Dérive: Le danger de l’avantage concurrentiel est la non diversité des parties prenantes. Vu le faible nombre d’entreprises engagées (activement) dans la RSE, il existe des risques à ne privilégier que les entreprises qui ont la même politique (prix supérieur, non-concurrence, etc.). De plus, dans certains pays, s’engager dans la RSE devient trop exigeant et l’entreprise n’est alors plus concurrentielle sur le marché local, surtout dans les pays en voie de développement où les règles sont plus «flexibles» concernant les ­3 ­piliers de la RSE. 


Réduire les coûts

Enjeu: Même si la RSE a un coût en terme humain et en terme financier, il faut l’imaginer comme un investissement. En effet, investir sur la productivité, sur la réduction des coûts de production (notamment en réduisant la consommation d’énergie et de matériaux), permet à l’entreprise de rentabiliser très vite le coût que peut entraîner la RSE. De plus de meilleures relations avec les investisseurs et les banques permettent aussi une confiance réciproque et un investissement plus important de la part de ceux-ci. 
Du côté des salariés, la motivation et l’identification à une entreprise dont la politique leur correspond entraîne un regain de productivité et une innovation plus importante. Dans le même ordre d’idée, la RSE fidélise et attire les salariés qui s’identifieront plus à leur entreprise si elle a un code moral irréprochable.

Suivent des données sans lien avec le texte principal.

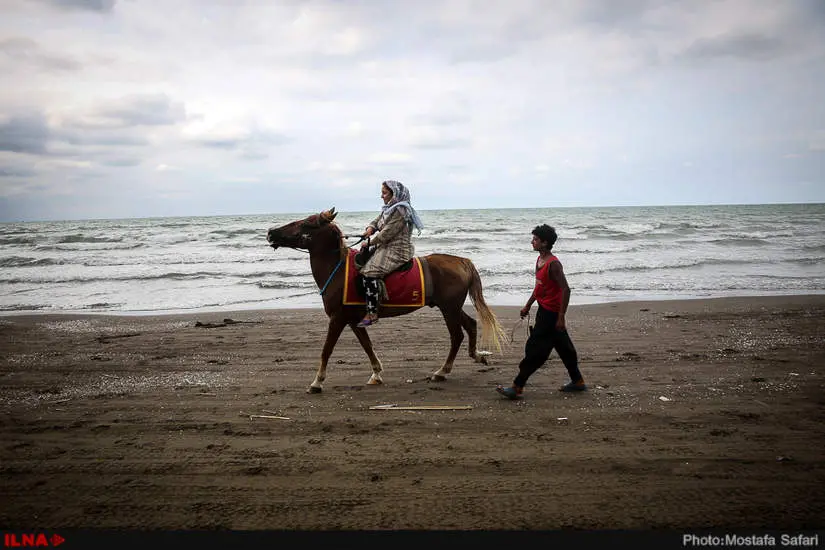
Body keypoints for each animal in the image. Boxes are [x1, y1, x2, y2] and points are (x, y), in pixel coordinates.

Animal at [268, 206, 506, 392]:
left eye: (307, 223)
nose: (271, 232)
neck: (339, 269)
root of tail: (461, 261)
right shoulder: (353, 320)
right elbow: (367, 345)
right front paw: (376, 374)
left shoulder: (337, 319)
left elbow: (327, 349)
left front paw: (317, 382)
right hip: (451, 307)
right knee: (471, 325)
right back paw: (476, 356)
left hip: (449, 309)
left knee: (457, 336)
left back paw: (442, 371)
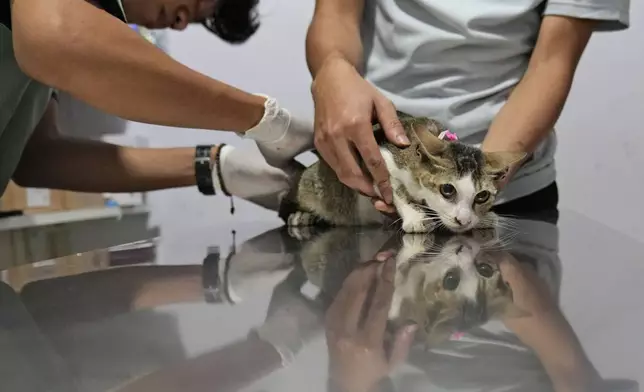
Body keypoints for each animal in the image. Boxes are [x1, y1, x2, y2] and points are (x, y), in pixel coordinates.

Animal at [280, 110, 524, 233]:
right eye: (447, 189)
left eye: (482, 196)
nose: (463, 220)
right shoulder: (380, 158)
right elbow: (396, 190)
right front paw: (416, 217)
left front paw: (482, 218)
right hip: (311, 183)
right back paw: (301, 215)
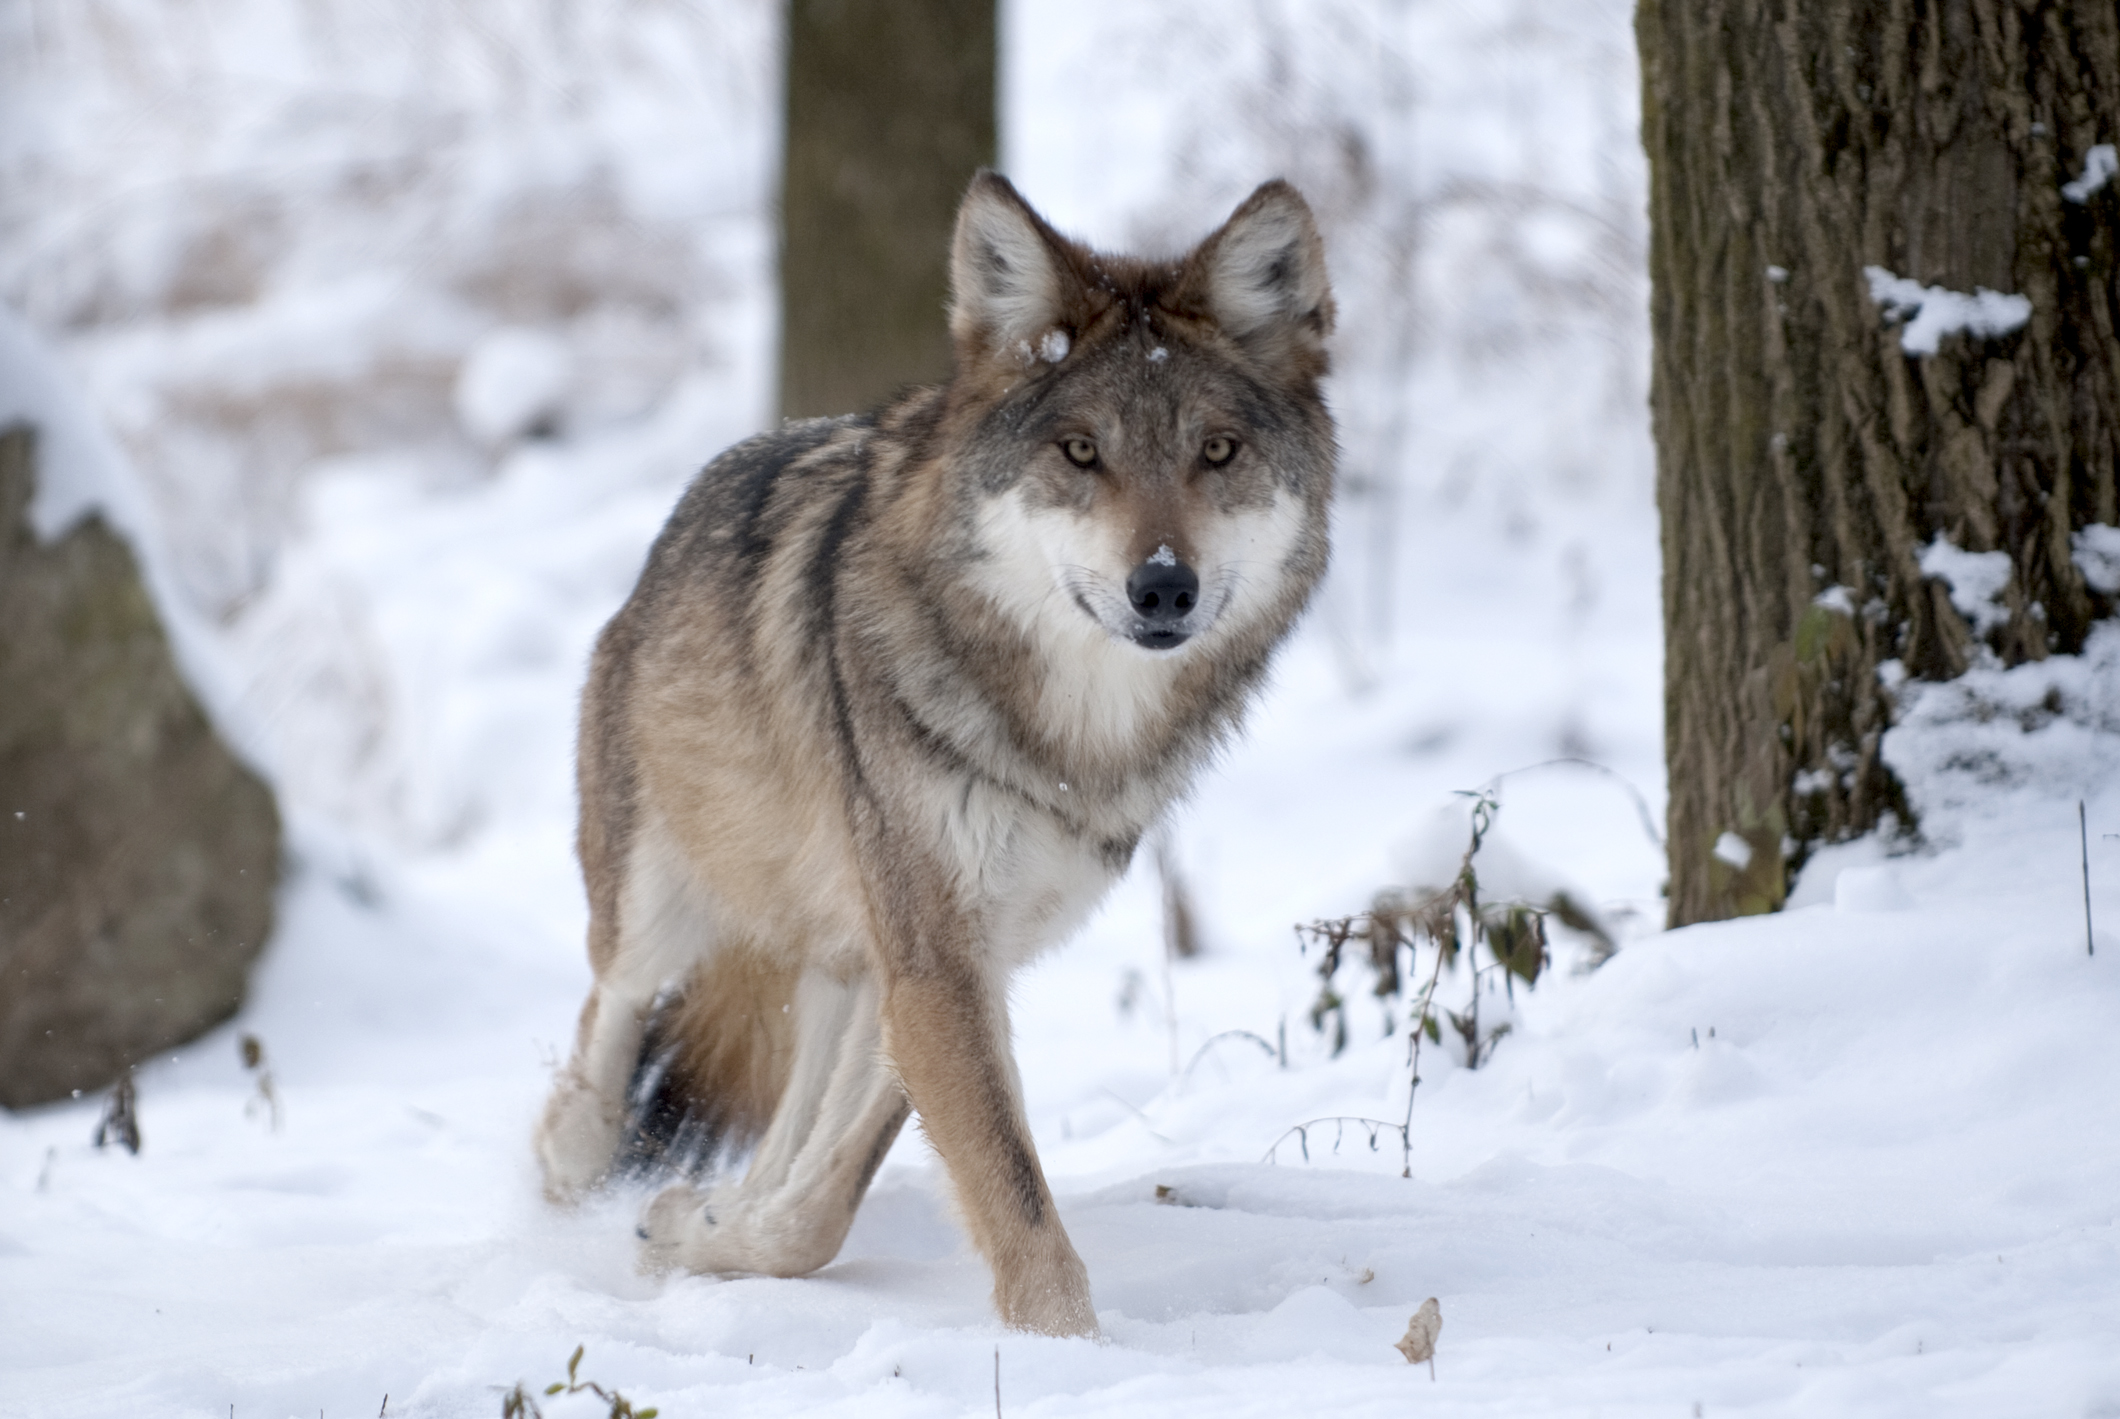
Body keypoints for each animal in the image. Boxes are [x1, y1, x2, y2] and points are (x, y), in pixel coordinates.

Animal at [535, 171, 1336, 1336]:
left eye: (1217, 452)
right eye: (1080, 451)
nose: (1162, 587)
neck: (1069, 739)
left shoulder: (950, 964)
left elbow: (824, 1204)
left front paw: (710, 1230)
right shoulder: (934, 962)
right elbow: (1013, 1200)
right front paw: (1068, 1350)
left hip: (846, 956)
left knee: (785, 1129)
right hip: (662, 898)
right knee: (608, 1013)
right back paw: (568, 1162)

Dérive: Une entreprise qui n’est plus en phase avec ses valeurs entraîne un détachement et une démotivation de la part des salariés. Le turnover sera plus important dès ce moment et les hauts-potentiels seront tentés d’aller voir ailleurs. Les coûts seront alors plus élevés.


Agir dans l'esprit citoyen

Enjeu: Un des enjeux les plus importants de la RSE est bien sûr l’impact positif que l’entreprise peut avoir sur son environnement non seulement immédiat mais aussi dans le reste du monde.
Exemple: Une imprimerie qui privilégiera les papiers qui sont produits avec un label FSC protégera les forêts de la planète. 

Conclusion

S’engager dans la RSE est une démarche qualitative dont l’entreprise peut ressortir gagnante si elle l’applique de manière inclusive dans sa stratégie. Les dérives de la RSE sont pourtant nombreuses, peut-être dues au fait que le patronat ne veut pas de législation qui le contraindrait à être transparent sur les actions entreprises ou peut-être aussi parce qu’il est plus facile de parler de la RSE que de l’appliquer.




1 PASQUERO J., La responsabilité sociale de l’entreprise – regard historique tiré de: TURCOTTE M-F., SALMON A., Responsabilité sociale et environnementale de l’entreprise, Quebec, Presses de l’Université du Quebec, 2005.
2 HAMBURSUN C., La RSE comme facteur de cohésion interne en situation de crise», in Magazine de la Communication de crise et Sensible MCCS pour l’Observatoire International des Crises (OIC) 2009, pp. 5-11.